Burukça gülümsedim gelmemi istemediği halde gitmezdim. Beni isteyip istemediğini yüz yüze görüp ona göre hareket etmeyi düşünerek bir şey demeden bende gülücük attım ve biraz sonra adresi yazıp saati de bildirmeyi unutmamıştı.

*

Orta halli bir kafeye girdiğimizde kafe çok tatlı duruyordu onu fark ettim. Girdiğim gibi dikkatimi çeken ilk şey önümdeki kalabalıktı. 'Sürpriz!' nidaları ben daha girmeden mekanı kaplamıştı ve bir kız ile bir çocuk şok içinde elinde pasta tutan kadının ardındaki kalabalığa bakıyordu. Kız şok olmamıştı gerçi. Kızın arkasındaki duvar fotoğraflarıyla doluydu o an için onları kıskandım herkes sevgilisiyle böyle olamıyordu. Herkesin sevdiği ona o çocuğun gözlerindeki parıltıyla bakmıyordu her zaman. Seven insanı gözünden tanırdınız çünkü sevdiğine gözündeki parıltıyla bakardı. Onların arkasından geçerek el sallayan Nil'in yanına ilerledim. Seçtiği masa ortalardaydı, oysa ben cam kenarı severdim.  Yine de sesimi çıkarmayarak oturduğumda annesi çocuğu azalıyor gibi görünüyordu kız ise utanç içindeydi sanki. O an kız ile çocuğun annesinin ilk tanıştıkları an olduğunu fark ettim.
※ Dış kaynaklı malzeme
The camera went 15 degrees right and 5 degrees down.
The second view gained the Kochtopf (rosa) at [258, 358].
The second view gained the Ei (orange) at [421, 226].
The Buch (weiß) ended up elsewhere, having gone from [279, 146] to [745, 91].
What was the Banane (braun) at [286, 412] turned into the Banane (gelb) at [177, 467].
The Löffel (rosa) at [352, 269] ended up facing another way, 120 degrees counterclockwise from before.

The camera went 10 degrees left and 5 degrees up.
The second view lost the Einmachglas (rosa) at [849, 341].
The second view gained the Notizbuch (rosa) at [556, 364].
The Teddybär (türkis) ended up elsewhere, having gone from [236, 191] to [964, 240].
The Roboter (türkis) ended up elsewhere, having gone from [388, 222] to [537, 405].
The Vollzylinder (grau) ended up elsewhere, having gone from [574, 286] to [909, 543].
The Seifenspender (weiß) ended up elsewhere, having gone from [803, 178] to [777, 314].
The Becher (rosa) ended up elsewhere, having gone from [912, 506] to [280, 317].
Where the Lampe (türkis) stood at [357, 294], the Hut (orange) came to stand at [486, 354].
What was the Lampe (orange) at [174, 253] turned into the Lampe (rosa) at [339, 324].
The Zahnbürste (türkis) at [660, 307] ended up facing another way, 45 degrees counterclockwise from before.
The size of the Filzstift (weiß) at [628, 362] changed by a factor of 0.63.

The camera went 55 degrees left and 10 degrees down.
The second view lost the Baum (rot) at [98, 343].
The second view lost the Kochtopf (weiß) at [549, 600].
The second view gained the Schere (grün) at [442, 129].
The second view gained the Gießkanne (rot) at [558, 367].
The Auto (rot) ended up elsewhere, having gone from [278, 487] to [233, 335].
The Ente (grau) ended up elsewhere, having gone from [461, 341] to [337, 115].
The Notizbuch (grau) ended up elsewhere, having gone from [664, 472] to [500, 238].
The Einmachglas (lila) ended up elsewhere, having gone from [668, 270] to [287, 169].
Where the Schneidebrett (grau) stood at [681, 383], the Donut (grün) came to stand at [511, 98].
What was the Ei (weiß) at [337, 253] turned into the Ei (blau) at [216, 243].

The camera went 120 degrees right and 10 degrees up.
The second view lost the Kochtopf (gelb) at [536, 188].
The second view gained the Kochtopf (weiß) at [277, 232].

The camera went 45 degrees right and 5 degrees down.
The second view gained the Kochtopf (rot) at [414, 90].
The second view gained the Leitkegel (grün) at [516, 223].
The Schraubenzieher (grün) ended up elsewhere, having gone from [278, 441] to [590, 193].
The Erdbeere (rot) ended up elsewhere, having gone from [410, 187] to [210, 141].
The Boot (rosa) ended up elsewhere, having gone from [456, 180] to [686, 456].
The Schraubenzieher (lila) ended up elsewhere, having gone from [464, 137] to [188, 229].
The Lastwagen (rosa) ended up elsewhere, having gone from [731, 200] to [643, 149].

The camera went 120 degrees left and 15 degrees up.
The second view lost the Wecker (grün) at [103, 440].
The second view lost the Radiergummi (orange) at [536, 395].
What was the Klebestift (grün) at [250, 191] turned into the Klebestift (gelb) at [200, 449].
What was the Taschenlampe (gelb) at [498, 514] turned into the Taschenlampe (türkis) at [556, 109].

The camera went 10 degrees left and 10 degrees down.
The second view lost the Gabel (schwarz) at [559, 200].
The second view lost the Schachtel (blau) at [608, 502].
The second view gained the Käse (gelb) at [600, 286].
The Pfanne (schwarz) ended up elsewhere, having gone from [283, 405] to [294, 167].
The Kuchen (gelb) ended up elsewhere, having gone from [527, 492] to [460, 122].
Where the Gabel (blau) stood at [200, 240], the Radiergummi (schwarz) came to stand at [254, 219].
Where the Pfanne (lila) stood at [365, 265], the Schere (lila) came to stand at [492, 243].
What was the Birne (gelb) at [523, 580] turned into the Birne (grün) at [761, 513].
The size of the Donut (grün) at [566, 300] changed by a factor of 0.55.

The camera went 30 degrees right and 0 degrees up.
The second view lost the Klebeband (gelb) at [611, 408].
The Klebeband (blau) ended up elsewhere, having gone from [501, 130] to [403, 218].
Gözlerimi zorlukla onlardan alıp Nil ile basit şeylerden sohbet etmeye koyulduk. Nil ona yazan kişiden bahsedip durdu sohbet boyunca ben ise dinlemezmiş gibi yapsam da her detayını biliyordum anlattıklarının. Nil, dinlemediğimi düşünerek susup içeceğine dönmüş olsa da ben Yıldırım'dan bahsettiğini biliyordum onun aksine ve dinliyordum da. Bende onun gibi naneli limonata sipariş ettiğimde garson ile beraber Yarkın ve Yıldırım da gelmişti. Tam saatinde gelmişlerdi bizim aksimize.

Ben onun olduğu masaya gidemeyeceğimden dolayı Nil'e biraz erken gitmemiz gerektiğini söyledim. Onlar sıcaktan dolayı sitem ede ede geldiklerinde Nil gerilmiş, Yarkın da ona eşlik etmişti. Mekandaki gürültü onu rahatsız etmiş olmalıydı zira beni daha görmemişti henüz.

Dün bana sarılmıştı.

Kimse değil o, dün bana sarılmıştı.

Gülmeye çalışmadım ve yapacaklarını izlemeye koyuldum.

Önce kafasını yerden kaldırdı sırtındaki yük başını öne mi eğdiriyordu? O yük ben miydim?

Sonra benimle göz göze geldi. Adımları yavaşça durdu ve yanımdaki Nil'i görünce de yine gerildi onun gibi. Aralarındaki şeyi tam anlamıyla çözemesem de onlar büyümemişti henüz küs de değillerdi. İkisi dr oturdu ve Yarkın'ın dün arkadaş olacağımız konusundaki söyledikleri aklımda gelince rahatça gülümsedim. Aynı masayı paylaşıp aynı esprilere gülebilecektik demekki.